We conclude that the letter sent to petitioners by Revenue Agent Krstulja and the IDR attached to it are more persuasive evidence of the date the examination in this case commenced. Accordingly, section 7491(c) applies to this case as the examination commenced after July 22, 1998. See Higbee v. Comm'r, supra.
B. Section 6651(a)(1)
Respondent determined that petitioners are liable for an addition to tax pursuant to section 6651(a)(1) for 1995, 1996, and 1997. Section 6651(a)(1) imposes an addition to tax for failure to file a return on the date prescribed (determined with regard to any extension of time for filing), unless such failure is due to reasonable cause and not due to willful neglect.
1. 1995
Petitioners signed their 1995 tax return on July 3, 1997, and respondent received their 1995 return on July 14, 1997. Accordingly, respondent met his burden of production for the section 6651(a)(1) addition to tax for 1995. Petitioners have not established that their failure to timely file for 1995 was due to reasonable cause. See Higbee v. Comm'r, supra at 446-447. Accordingly, petitioners are liable for the section 6651(a)(1) addition to tax for 1995.
2. 1996 and 1997
Petitioners' 1996 and 1997 returns submitted to the Court bear no "received" stamp, and the date block is blank. No other evidence was submitted regarding when these returns were filed.

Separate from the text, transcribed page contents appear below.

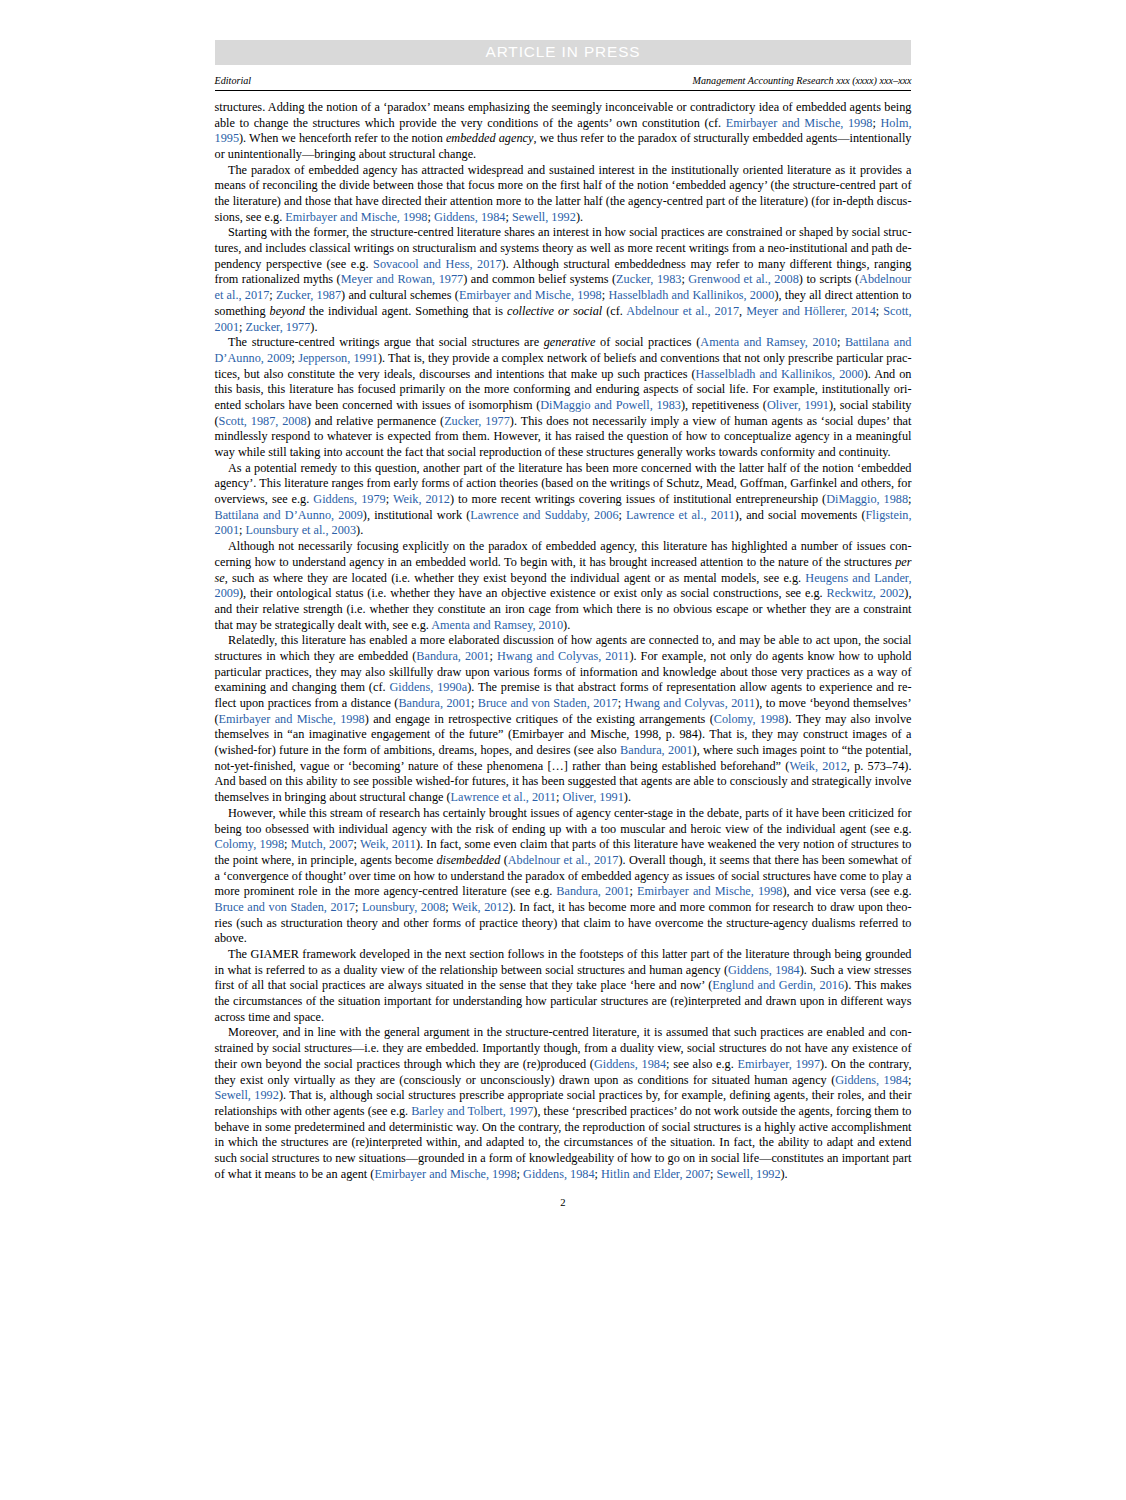ARTICLE IN PRESS
Editorial Management Accounting Research xxx (xxxx) xxx–xxx
structures. Adding the notion of a ‘paradox’ means emphasizing the seemingly inconceivable or contradictory idea of embedded agents being able to change the structures which provide the very conditions of the agents’ own constitution (cf. Emirbayer and Mische, 1998; Holm, 1995). When we henceforth refer to the notion embedded agency, we thus refer to the paradox of structurally embedded agents—intentionally or unintentionally—bringing about structural change.
The paradox of embedded agency has attracted widespread and sustained interest in the institutionally oriented literature as it provides a means of reconciling the divide between those that focus more on the first half of the notion ‘embedded agency’ (the structure-centred part of the literature) and those that have directed their attention more to the latter half (the agency-centred part of the literature) (for in-depth discussions, see e.g. Emirbayer and Mische, 1998; Giddens, 1984; Sewell, 1992).
Starting with the former, the structure-centred literature shares an interest in how social practices are constrained or shaped by social structures, and includes classical writings on structuralism and systems theory as well as more recent writings from a neo-institutional and path dependency perspective (see e.g. Sovacool and Hess, 2017). Although structural embeddedness may refer to many different things, ranging from rationalized myths (Meyer and Rowan, 1977) and common belief systems (Zucker, 1983; Grenwood et al., 2008) to scripts (Abdelnour et al., 2017; Zucker, 1987) and cultural schemes (Emirbayer and Mische, 1998; Hasselbladh and Kallinikos, 2000), they all direct attention to something beyond the individual agent. Something that is collective or social (cf. Abdelnour et al., 2017, Meyer and Höllerer, 2014; Scott, 2001; Zucker, 1977).
The structure-centred writings argue that social structures are generative of social practices (Amenta and Ramsey, 2010; Battilana and D’Aunno, 2009; Jepperson, 1991). That is, they provide a complex network of beliefs and conventions that not only prescribe particular practices, but also constitute the very ideals, discourses and intentions that make up such practices (Hasselbladh and Kallinikos, 2000). And on this basis, this literature has focused primarily on the more conforming and enduring aspects of social life. For example, institutionally oriented scholars have been concerned with issues of isomorphism (DiMaggio and Powell, 1983), repetitiveness (Oliver, 1991), social stability (Scott, 1987, 2008) and relative permanence (Zucker, 1977). This does not necessarily imply a view of human agents as ‘social dupes’ that mindlessly respond to whatever is expected from them. However, it has raised the question of how to conceptualize agency in a meaningful way while still taking into account the fact that social reproduction of these structures generally works towards conformity and continuity.
As a potential remedy to this question, another part of the literature has been more concerned with the latter half of the notion ‘embedded agency’. This literature ranges from early forms of action theories (based on the writings of Schutz, Mead, Goffman, Garfinkel and others, for overviews, see e.g. Giddens, 1979; Weik, 2012) to more recent writings covering issues of institutional entrepreneurship (DiMaggio, 1988; Battilana and D’Aunno, 2009), institutional work (Lawrence and Suddaby, 2006; Lawrence et al., 2011), and social movements (Fligstein, 2001; Lounsbury et al., 2003).
Although not necessarily focusing explicitly on the paradox of embedded agency, this literature has highlighted a number of issues concerning how to understand agency in an embedded world. To begin with, it has brought increased attention to the nature of the structures per se, such as where they are located (i.e. whether they exist beyond the individual agent or as mental models, see e.g. Heugens and Lander, 2009), their ontological status (i.e. whether they have an objective existence or exist only as social constructions, see e.g. Reckwitz, 2002), and their relative strength (i.e. whether they constitute an iron cage from which there is no obvious escape or whether they are a constraint that may be strategically dealt with, see e.g. Amenta and Ramsey, 2010).
Relatedly, this literature has enabled a more elaborated discussion of how agents are connected to, and may be able to act upon, the social structures in which they are embedded (Bandura, 2001; Hwang and Colyvas, 2011). For example, not only do agents know how to uphold particular practices, they may also skillfully draw upon various forms of information and knowledge about those very practices as a way of examining and changing them (cf. Giddens, 1990a). The premise is that abstract forms of representation allow agents to experience and reflect upon practices from a distance (Bandura, 2001; Bruce and von Staden, 2017; Hwang and Colyvas, 2011), to move ‘beyond themselves’ (Emirbayer and Mische, 1998) and engage in retrospective critiques of the existing arrangements (Colomy, 1998). They may also involve themselves in “an imaginative engagement of the future” (Emirbayer and Mische, 1998, p. 984). That is, they may construct images of a (wished-for) future in the form of ambitions, dreams, hopes, and desires (see also Bandura, 2001), where such images point to “the potential, not-yet-finished, vague or ‘becoming’ nature of these phenomena […] rather than being established beforehand” (Weik, 2012, p. 573–74). And based on this ability to see possible wished-for futures, it has been suggested that agents are able to consciously and strategically involve themselves in bringing about structural change (Lawrence et al., 2011; Oliver, 1991).
However, while this stream of research has certainly brought issues of agency center-stage in the debate, parts of it have been criticized for being too obsessed with individual agency with the risk of ending up with a too muscular and heroic view of the individual agent (see e.g. Colomy, 1998; Mutch, 2007; Weik, 2011). In fact, some even claim that parts of this literature have weakened the very notion of structures to the point where, in principle, agents become disembedded (Abdelnour et al., 2017). Overall though, it seems that there has been somewhat of a ‘convergence of thought’ over time on how to understand the paradox of embedded agency as issues of social structures have come to play a more prominent role in the more agency-centred literature (see e.g. Bandura, 2001; Emirbayer and Mische, 1998), and vice versa (see e.g. Bruce and von Staden, 2017; Lounsbury, 2008; Weik, 2012). In fact, it has become more and more common for research to draw upon theories (such as structuration theory and other forms of practice theory) that claim to have overcome the structure-agency dualisms referred to above.
The GIAMER framework developed in the next section follows in the footsteps of this latter part of the literature through being grounded in what is referred to as a duality view of the relationship between social structures and human agency (Giddens, 1984). Such a view stresses first of all that social practices are always situated in the sense that they take place ‘here and now’ (Englund and Gerdin, 2016). This makes the circumstances of the situation important for understanding how particular structures are (re)interpreted and drawn upon in different ways across time and space.
Moreover, and in line with the general argument in the structure-centred literature, it is assumed that such practices are enabled and constrained by social structures—i.e. they are embedded. Importantly though, from a duality view, social structures do not have any existence of their own beyond the social practices through which they are (re)produced (Giddens, 1984; see also e.g. Emirbayer, 1997). On the contrary, they exist only virtually as they are (consciously or unconsciously) drawn upon as conditions for situated human agency (Giddens, 1984; Sewell, 1992). That is, although social structures prescribe appropriate social practices by, for example, defining agents, their roles, and their relationships with other agents (see e.g. Barley and Tolbert, 1997), these ‘prescribed practices’ do not work outside the agents, forcing them to behave in some predetermined and deterministic way. On the contrary, the reproduction of social structures is a highly active accomplishment in which the structures are (re)interpreted within, and adapted to, the circumstances of the situation. In fact, the ability to adapt and extend such social structures to new situations—grounded in a form of knowledgeability of how to go on in social life—constitutes an important part of what it means to be an agent (Emirbayer and Mische, 1998; Giddens, 1984; Hitlin and Elder, 2007; Sewell, 1992).
2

We conclude that respondent has failed to meet his burden of production for the section 6651(a)(1) addition to tax for 1996 and 1997. Accordingly, petitioners are not liable for the section 6651(a)(1) addition to tax for 1996 and 1997.
C. Section 6662
Pursuant to section 6662(a), a taxpayer may be liable for a penalty of 20 percent on the portion of an underpayment of tax (1) attributable to a substantial understatement of tax or (2) due to negligence or disregard of rules or regulations. Sec. 6662(b). Whether applied because of a substantial understatement of tax or negligence or disregard of rules or regulations, the accuracy-related penalty is not imposed with respect to any portion of the underpayment as to which the taxpayer acted with reasonable cause and in good faith. Sec. 6664(c)(1). The decision as to whether the taxpayer acted with reasonable cause and in good faith depends upon all the pertinent facts and circumstances. See sec. 1.6664-4(b)(1), Income Tax Regs.
Negligence includes any failure to make a reasonable attempt to comply with the Internal Revenue Code. Sec. 6662(c). Respondent established that petitioners failed to maintain records as required by section 6001 and failed to substantiate items properly. Sec. 1.6662-3(b)(1), Income Tax Regs. Accordingly, respondent met his burden of production for the section 6662 penalty for the years in issue.
Petitioners failed to establish that they had reasonable cause or acted in good faith in failing to maintain records for, and failing to substantiate, Schedule C expenses for the years in issue or for understating their gross receipts for 1995. Accordingly, petitioners are liable for the section 6662(a) penalty for 1995, 1996, 1997, and 1998.
To reflect the foregoing,
Decision will be entered under Rule 155.